地牢的門開了,一個嬌小的身影向我走來。當她走的足夠近時,我才認出來那人是豐絨花。那一瞬間,我居然為豐絨花下到地牢來看我感到了高興,還有就是感激。隨後才發現自己居然對她會有這種心情,簡直就像是逐漸被馴服了一般令人不快,或許這就是她的目的所在。

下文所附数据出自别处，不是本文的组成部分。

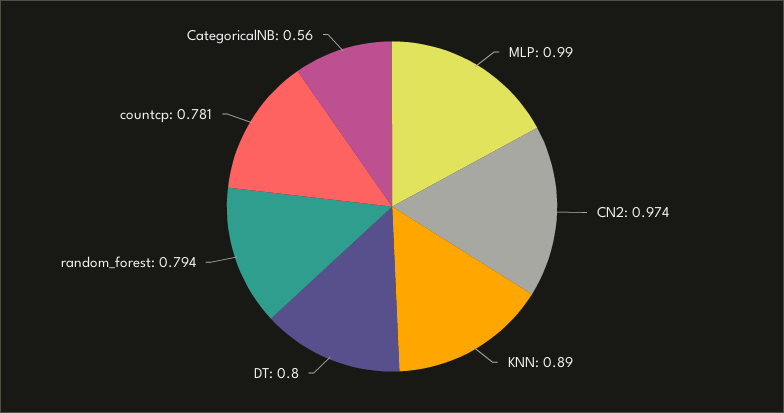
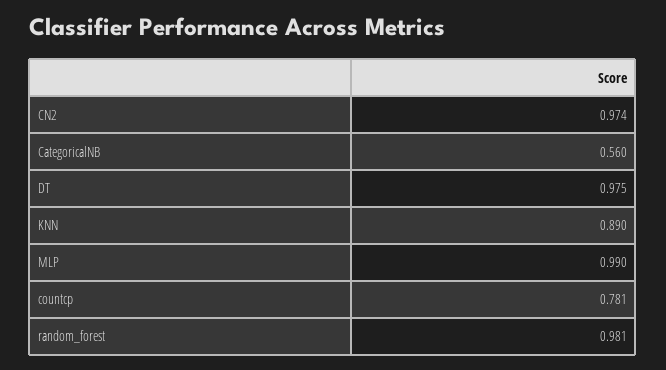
  {
    "MLP": 0.99,
    "CN2": 0.974,
    "KNN": 0.89,
-   "DT": 0.8,
+   "DT": 0.975,
-   "random_forest": 0.794,
+   "random_forest": 0.981,
    "countcp": 0.781,
    "CategoricalNB": 0.56
  }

我至今想不通一個問題,豐絨花既然是卓娜提亞的人,為什麼要抓我呢?難道真的滿世界的人都只想不讓我和卓娜提亞待在一起?
「你怎麼不說你認識她呢?你可真是個壞姐姐。」
豐絨花的聲音還是那麼嬌弱做作,令人作嘔。只有聽到她的聲音,對她那股不應存在的敬仰才會被厭惡覆蓋從而消失。
「誰?」
沒頭沒腦的話讓我難以理解究竟是她說的沒頭沒腦還是我已經到了聽不懂人話的地步了。
「豬婆婆——帶她進來。」
地牢門口又傳來甲冑的聲音,還有殺豬一樣的慘叫聲。
豬婆婆?難道她把母豬帶進來了?
隨著火光與腳步聲還有那慘叫越來越近,我才看到是兩個拿著火把的士兵架著一個髒兮兮的人。
那慘叫聲不是豬叫,而是含糊不清的哀嚎。
「求求你們了,把火熄了吧!求求你們了!」
她不斷尖叫著,直到被扔到地牢的乾草堆上。然後才像個動物一樣四肢著地,像個動物一樣驚慌失措地四處張望。她的頭髮像雜草一樣雜亂,髮絲間滿是叫不上名字的惡臭污垢。她身上應該穿著的應該是布藝,但髒的完全看不出到底是什麼東西。還有身上散發而出的,嘔吐物與糞便混合在一起一樣那令人窒息的惡臭。